**What to work on:** Work out how many lines of the data contain "trung" and reply with that number alone.

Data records
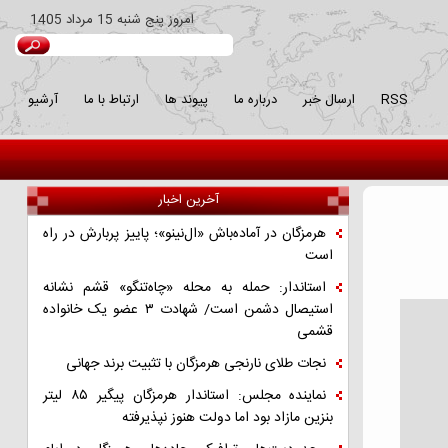
امروز
پنج شنبه 15 مرداد 1405
RSS
ارسال خبر
درباره ما
پیوند ها
ارتباط با ما
آرشیو
آخرین اخبار
هرمزگان در آماده‌باش «ال‌نینو»؛ پاییز پربارش در راه
است
استاندار: حمله به محله «چاه‌تنگو» قشم نشانه
استیصال دشمن است/ شهادت ۳ عضو یک خانواده
قشمی
نجات طلای نارنجی هرمزگان با تثبیت برند جهانی
نماینده مجلس: استاندار هرمزگان پیگیر ۸۵ لیتر
بنزین مازاد بود اما دولت هنوز نپذیرفته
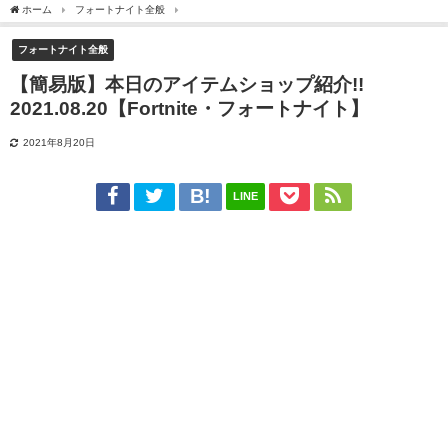
ホーム
フォートナイト全般
【簡易版】本日のアイテムショップ紹介!! 2021.08.20【F
フォートナイト全般
【簡易版】本日のアイテムショップ紹介!!
2021.08.20【Fortnite・フォートナイト】
2021年8月20日
LINE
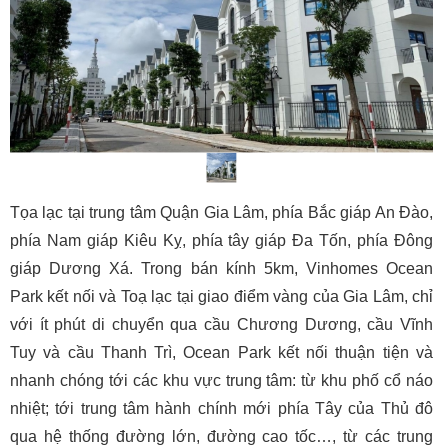
Tọa lạc tại trung tâm Quận Gia Lâm, phía Bắc giáp An Đào, 
phía Nam giáp Kiêu Kỵ, phía tây giáp Đa Tốn, phía Đông 
giáp Dương Xá. Trong bán kính 5km, Vinhomes Ocean 
Park kết nối và Toạ lạc tại giao điểm vàng của Gia Lâm, chỉ 
với ít phút di chuyển qua cầu Chương Dương, cầu Vĩnh 
Tuy và cầu Thanh Trì, Ocean Park kết nối thuận tiện và 
nhanh chóng tới các khu vực trung tâm: từ khu phố cổ náo 
nhiệt; tới trung tâm hành chính mới phía Tây của Thủ đô 
qua hệ thống đường lớn, đường cao tốc…, từ các trung 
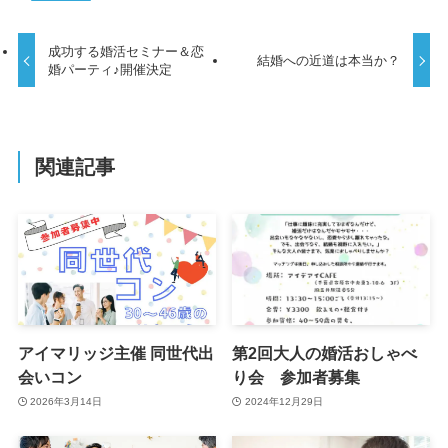
成功する婚活セミナー＆恋
結婚への近道は本当か？
婚パーティ♪開催決定
関連記事
アイマリッジ主催 同世代出
第2回大人の婚活おしゃべ
会いコン
り会 参加者募集
2026年3月14日
2024年12月29日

**Answer box:** 4